Let $C(x)$ be the proposition “ $x$ is in Casablanca,” and let $S(x,y)$ be the proposition “ $x$ has less scruples than $y$ .” Translate the logical statement

$C(\hbox{Rick}) \land S(\hbox{Rick}, \hbox{I}) \land \forall x (C(x) \land x \ne \hbox{Rick} \Rightarrow \lnot S(x,\hbox{I})$ ,

where the domain is all people.

The straightforward way of translating this into English is, “Rick is in Casablanca and has less scruples than I, and everyone else in Casablanca who isn’t Rick doesn’t have less scruples than I.” Naturally, this is one of the great lines of the movie Casablanca:

Ricky, I’m going to miss you. Apparently you’re the only one in Casablanca with less scruples than I.

Predicate Logic and Popular Culture (Part 43): Prince

Let $p$ be the proposition “You are rich,” let $q$ be the proposition “You are my girl,” let $r$ be the proposition “You are cool,” and let $s$ be the proposition “You rule my world.” Translate the logical statement

$\lnot(q \Rightarrow p) \land \lnot(s \Rightarrow r)$ .

The straightforward way of translating this into English is, “It is false that if you’re my girl, then you’re rich, and it’s false that if you rule my world, then you’re cool.” This is the chorus of one of Prince’s biggest hits. Unfortunately, I can’t find a good version of Prince’s song on YouTube, so here’s a cover by Tom Jones instead.

More recently, this song was covered near the start of the animated movie Happy Feet.
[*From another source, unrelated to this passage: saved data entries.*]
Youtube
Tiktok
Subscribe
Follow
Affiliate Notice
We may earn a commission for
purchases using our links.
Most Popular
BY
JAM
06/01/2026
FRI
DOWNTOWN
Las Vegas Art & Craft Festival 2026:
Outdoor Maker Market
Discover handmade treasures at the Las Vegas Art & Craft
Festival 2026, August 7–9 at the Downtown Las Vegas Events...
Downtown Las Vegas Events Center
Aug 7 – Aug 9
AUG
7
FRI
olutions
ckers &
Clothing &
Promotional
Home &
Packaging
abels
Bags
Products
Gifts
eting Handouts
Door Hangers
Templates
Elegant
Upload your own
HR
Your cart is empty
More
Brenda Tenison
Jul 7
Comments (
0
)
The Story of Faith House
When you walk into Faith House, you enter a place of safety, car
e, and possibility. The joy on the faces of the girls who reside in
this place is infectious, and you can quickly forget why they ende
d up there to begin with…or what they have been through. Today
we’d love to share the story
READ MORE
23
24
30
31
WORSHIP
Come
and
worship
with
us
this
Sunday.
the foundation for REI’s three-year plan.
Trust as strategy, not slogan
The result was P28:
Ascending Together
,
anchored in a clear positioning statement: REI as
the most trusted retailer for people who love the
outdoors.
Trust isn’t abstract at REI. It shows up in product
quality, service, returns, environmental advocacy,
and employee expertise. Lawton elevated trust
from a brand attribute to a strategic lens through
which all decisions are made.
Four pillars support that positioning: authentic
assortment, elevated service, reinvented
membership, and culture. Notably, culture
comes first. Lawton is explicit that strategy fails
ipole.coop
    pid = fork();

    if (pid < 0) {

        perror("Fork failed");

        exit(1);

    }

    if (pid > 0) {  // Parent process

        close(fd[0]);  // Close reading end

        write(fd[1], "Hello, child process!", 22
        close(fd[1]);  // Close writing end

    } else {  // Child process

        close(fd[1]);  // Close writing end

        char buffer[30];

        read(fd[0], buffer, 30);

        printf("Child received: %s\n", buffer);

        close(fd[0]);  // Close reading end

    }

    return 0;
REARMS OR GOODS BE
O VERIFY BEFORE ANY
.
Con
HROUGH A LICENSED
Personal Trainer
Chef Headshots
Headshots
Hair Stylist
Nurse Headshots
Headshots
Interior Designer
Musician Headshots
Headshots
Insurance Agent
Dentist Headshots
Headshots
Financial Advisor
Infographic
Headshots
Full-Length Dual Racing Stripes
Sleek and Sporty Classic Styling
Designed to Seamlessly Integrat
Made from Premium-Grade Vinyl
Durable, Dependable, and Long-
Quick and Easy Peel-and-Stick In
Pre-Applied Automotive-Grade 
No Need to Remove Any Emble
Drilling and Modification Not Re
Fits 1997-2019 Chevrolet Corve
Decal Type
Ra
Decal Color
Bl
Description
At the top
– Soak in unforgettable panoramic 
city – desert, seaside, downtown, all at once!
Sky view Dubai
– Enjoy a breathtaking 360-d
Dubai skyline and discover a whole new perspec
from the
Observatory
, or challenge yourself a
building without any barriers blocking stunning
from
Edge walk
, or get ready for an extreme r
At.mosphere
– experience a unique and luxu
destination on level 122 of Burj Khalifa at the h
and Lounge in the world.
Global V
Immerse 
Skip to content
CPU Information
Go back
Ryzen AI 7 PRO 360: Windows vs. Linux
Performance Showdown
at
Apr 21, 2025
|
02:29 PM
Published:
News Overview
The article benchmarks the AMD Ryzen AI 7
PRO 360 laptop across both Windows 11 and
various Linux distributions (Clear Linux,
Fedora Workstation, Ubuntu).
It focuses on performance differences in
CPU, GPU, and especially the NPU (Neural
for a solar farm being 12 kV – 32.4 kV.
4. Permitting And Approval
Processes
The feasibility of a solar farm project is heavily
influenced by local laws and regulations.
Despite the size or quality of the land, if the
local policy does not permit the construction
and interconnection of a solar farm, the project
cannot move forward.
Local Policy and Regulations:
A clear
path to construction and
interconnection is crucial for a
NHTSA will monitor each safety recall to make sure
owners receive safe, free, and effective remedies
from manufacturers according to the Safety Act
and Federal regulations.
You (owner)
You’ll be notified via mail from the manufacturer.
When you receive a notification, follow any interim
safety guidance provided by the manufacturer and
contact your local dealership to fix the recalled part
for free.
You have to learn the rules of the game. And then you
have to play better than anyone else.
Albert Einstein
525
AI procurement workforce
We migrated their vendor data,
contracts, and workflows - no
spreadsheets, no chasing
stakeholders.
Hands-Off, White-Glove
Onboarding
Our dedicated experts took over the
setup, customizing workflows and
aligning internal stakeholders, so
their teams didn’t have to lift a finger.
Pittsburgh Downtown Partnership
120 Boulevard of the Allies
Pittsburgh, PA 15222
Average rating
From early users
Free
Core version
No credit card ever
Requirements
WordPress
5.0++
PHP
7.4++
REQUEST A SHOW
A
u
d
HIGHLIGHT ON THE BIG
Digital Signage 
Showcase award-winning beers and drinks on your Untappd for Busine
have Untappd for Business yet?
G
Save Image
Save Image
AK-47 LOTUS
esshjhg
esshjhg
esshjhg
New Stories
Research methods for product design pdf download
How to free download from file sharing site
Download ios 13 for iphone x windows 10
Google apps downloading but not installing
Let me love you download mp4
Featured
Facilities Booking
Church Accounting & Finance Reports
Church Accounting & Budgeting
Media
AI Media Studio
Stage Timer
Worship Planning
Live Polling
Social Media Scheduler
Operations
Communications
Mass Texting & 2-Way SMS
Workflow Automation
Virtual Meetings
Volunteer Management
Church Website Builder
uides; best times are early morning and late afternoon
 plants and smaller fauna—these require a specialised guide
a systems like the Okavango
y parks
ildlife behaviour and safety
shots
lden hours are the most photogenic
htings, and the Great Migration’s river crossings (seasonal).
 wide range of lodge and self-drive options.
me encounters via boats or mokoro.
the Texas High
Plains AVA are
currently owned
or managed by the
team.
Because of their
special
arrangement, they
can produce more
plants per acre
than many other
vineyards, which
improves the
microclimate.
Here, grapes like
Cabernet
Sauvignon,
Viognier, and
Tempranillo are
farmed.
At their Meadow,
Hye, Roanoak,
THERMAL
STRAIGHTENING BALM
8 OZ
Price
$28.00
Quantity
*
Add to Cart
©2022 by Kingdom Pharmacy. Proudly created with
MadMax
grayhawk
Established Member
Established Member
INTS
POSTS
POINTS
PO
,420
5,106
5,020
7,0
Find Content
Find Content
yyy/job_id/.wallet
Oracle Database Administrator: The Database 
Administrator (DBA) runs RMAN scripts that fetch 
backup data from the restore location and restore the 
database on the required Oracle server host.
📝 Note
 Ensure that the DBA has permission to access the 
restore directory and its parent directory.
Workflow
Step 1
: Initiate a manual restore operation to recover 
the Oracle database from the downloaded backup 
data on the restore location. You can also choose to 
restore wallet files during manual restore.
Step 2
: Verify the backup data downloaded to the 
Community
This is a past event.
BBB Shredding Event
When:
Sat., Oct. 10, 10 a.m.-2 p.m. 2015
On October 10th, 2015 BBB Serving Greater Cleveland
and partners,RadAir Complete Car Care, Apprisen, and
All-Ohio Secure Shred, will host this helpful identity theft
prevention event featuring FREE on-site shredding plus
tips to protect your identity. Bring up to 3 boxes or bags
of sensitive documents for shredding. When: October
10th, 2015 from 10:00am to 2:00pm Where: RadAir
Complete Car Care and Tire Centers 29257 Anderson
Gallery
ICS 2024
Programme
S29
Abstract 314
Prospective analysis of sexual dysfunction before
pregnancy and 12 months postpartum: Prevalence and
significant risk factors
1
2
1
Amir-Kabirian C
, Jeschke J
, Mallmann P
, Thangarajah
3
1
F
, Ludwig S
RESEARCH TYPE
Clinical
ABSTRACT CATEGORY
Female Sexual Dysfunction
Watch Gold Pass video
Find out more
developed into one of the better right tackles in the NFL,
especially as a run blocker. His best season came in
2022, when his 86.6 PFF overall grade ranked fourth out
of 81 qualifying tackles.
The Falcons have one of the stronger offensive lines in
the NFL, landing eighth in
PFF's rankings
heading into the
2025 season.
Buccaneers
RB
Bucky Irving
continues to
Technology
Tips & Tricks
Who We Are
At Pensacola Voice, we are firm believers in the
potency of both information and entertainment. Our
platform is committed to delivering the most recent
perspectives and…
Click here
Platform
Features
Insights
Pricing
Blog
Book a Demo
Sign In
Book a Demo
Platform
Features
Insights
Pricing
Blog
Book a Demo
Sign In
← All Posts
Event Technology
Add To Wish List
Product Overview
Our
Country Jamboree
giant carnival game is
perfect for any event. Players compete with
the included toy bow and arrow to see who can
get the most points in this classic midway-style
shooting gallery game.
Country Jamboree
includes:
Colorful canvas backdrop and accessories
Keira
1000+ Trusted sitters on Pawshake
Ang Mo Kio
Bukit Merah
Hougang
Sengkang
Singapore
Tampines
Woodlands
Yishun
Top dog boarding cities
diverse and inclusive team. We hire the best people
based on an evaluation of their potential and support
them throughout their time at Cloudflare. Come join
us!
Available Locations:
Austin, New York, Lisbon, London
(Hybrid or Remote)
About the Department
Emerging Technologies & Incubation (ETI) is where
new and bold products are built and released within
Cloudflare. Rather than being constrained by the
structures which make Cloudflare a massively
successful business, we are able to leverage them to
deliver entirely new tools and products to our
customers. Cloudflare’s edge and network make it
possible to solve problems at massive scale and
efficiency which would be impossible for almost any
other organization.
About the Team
Predicate Logic and Popular Culture (Part 42): The Eagles

Let $p$ be the proposition “I am running down the road,” let $q$ be the proposition “I am trying to loosen my load,” let $M(x)$ be the proposition “ $x$ is on my mind,” let $W(x)$ be the proposition “ $x$ is a woman,” let $O(x)$ be the proposition “ $x$ wants to own me,” let $S(x)$ be the proposition “ $x$ wants to stone me,” and let $F(x)$ be the proposition “ $x$ says that $x$ is a friend of mine.” Also, let $I$ be the index set $\{1,2,3,4,5,6,7\}$ . Translate the logical statement

$p \land q \land \exists x_1 \exists x_2 \exists x_3 \exists x_4 \exists x_5 \exists x_6 \exists x_7$

$(\forall i \in I (M(x_i) \land W(x_i)) \land \forall i \in I ( i \le 4 \Rightarrow O(x_i))$

$\land \forall i \in I (5 \le i \le 6 \Rightarrow S(x_i)) \land F(x_7)$

$\forall i \in I \forall j \in I(i \ne j \Rightarrow x_i \ne x_j))$

where the domain is all people.

Believe it or not, this forms the opening two lines of the classic song by the Eagles. (The last line of the statement is needed to ensure that the seven women are seven different women.)

Predicate Logic and Popular Culture (Part 41): Winston Churchill

Let $H(x)$ be the proposition “He has $x$ ,” let $L(x)$ be the proposition “I like $x$ ,” let $G(x)$ be the proposition “ $x$ is a virtue,” and let $B(x)$ be the proposition “ $x$ is a vice.” Translate the logical statement

$\forall x((G(x) \land \lnot L(x)) \Longrightarrow H(x)) \land \forall x((B(x) \land L(x)) \Longrightarrow \land \lnot H(x))$ ,

where the domain is all character traits.

After a straightforward translation, this reads, “If a character trait is a virtue that I don’t like, then he has it, and if a character trait is a vice that I like, then he doesn’t have it.”

This logical expression matches one of the most famous quotes by Winston Churchill when describing a political contemporary: “He has all of the virtues I dislike and none of the vices that I admire.”